WORK ITEM »
Scan the data below and copy each line where "include" occurs.

[Opening RECORD EXCERPTS section]

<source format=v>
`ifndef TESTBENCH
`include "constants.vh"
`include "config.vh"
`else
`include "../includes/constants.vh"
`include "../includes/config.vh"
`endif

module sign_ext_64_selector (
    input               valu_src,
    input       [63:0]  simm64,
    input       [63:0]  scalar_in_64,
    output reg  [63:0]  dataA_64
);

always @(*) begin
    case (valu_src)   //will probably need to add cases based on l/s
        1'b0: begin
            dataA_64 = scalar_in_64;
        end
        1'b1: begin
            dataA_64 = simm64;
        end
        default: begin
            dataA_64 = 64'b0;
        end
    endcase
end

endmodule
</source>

[Closing RECORD EXCERPTS section]
[Opening RECORD EXCERPTS section]

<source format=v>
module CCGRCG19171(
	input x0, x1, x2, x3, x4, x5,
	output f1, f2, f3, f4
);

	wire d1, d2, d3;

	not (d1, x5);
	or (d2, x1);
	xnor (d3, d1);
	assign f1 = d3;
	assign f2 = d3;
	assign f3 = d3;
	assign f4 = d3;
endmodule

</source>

[Closing RECORD EXCERPTS section]

EXPECTED ANSWER »
`include "constants.vh"
`include "config.vh"
`include "../includes/constants.vh"
`include "../includes/config.vh"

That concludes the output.